■ Exercise prompt ■
Turn the text read from each page in the entries below into a single JSON list of strings, one string per line and skipping blank lines. Leave out the picture markers.

--- START ---

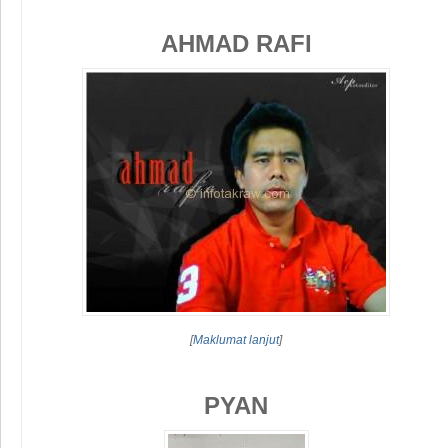
AHMAD RAFI
[
Maklumat lanjut
]
PYAN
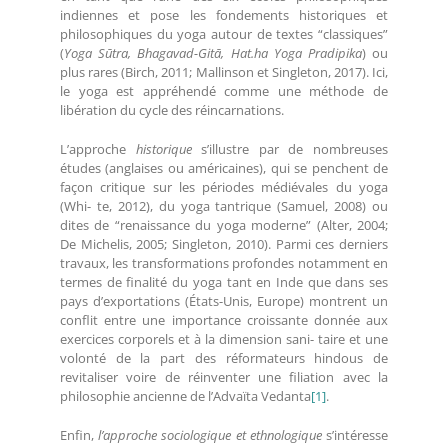
indiennes et pose les fondements historiques et
philosophiques du yoga autour de textes “classiques”
(
Yoga Sūtra, Bhagavad-Gitā, Hat.ha Yoga Pradipika
) ou
plus rares (Birch, 2011; Mallinson et Singleton, 2017). Ici,
le yoga est appréhendé comme une méthode de
libération du cycle des réincarnations.
L’approche
historique
s’illustre par de nombreuses
études (anglaises ou américaines), qui se penchent de
façon critique sur les périodes médiévales du yoga
(Whi- te, 2012), du yoga tantrique (Samuel, 2008) ou
dites de “renaissance du yoga moderne” (Alter, 2004;
De Michelis, 2005; Singleton, 2010). Parmi ces derniers
travaux, les transformations profondes notamment en
termes de finalité du yoga tant en Inde que dans ses
pays d’exportations (États-Unis, Europe) montrent un
conflit entre une importance croissante donnée aux
exercices corporels et à la dimension sani- taire et une
volonté de la part des réformateurs hindous de
revitaliser voire de réinventer une filiation avec la
philosophie ancienne de l’Advaïta Vedanta
[1]
.
Enfin,
l’approche sociologique et ethnologique
s’intéresse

--- END ---

■ Solution to this exercise ■
[
  "AHMAD RAFI",
  "[",
  "Maklumat lanjut",
  "]",
  "PYAN",
  "indiennes et pose les fondements historiques et",
  "philosophiques du yoga autour de textes “classiques”",
  "(",
  "Yoga Sūtra, Bhagavad-Gitā, Hat.ha Yoga Pradipika",
  ") ou",
  "plus rares (Birch, 2011; Mallinson et Singleton, 2017). Ici,",
  "le yoga est appréhendé comme une méthode de",
  "libération du cycle des réincarnations.",
  "L’approche",
  "historique",
  "s’illustre par de nombreuses",
  "études (anglaises ou américaines), qui se penchent de",
  "façon critique sur les périodes médiévales du yoga",
  "(Whi- te, 2012), du yoga tantrique (Samuel, 2008) ou",
  "dites de “renaissance du yoga moderne” (Alter, 2004;",
  "De Michelis, 2005; Singleton, 2010). Parmi ces derniers",
  "travaux, les transformations profondes notamment en",
  "termes de finalité du yoga tant en Inde que dans ses",
  "pays d’exportations (États-Unis, Europe) montrent un",
  "conflit entre une importance croissante donnée aux",
  "exercices corporels et à la dimension sani- taire et une",
  "volonté de la part des réformateurs hindous de",
  "revitaliser voire de réinventer une filiation avec la",
  "philosophie ancienne de l’Advaïta Vedanta",
  "[1]",
  ".",
  "Enfin,",
  "l’approche sociologique et ethnologique",
  "s’intéresse"
]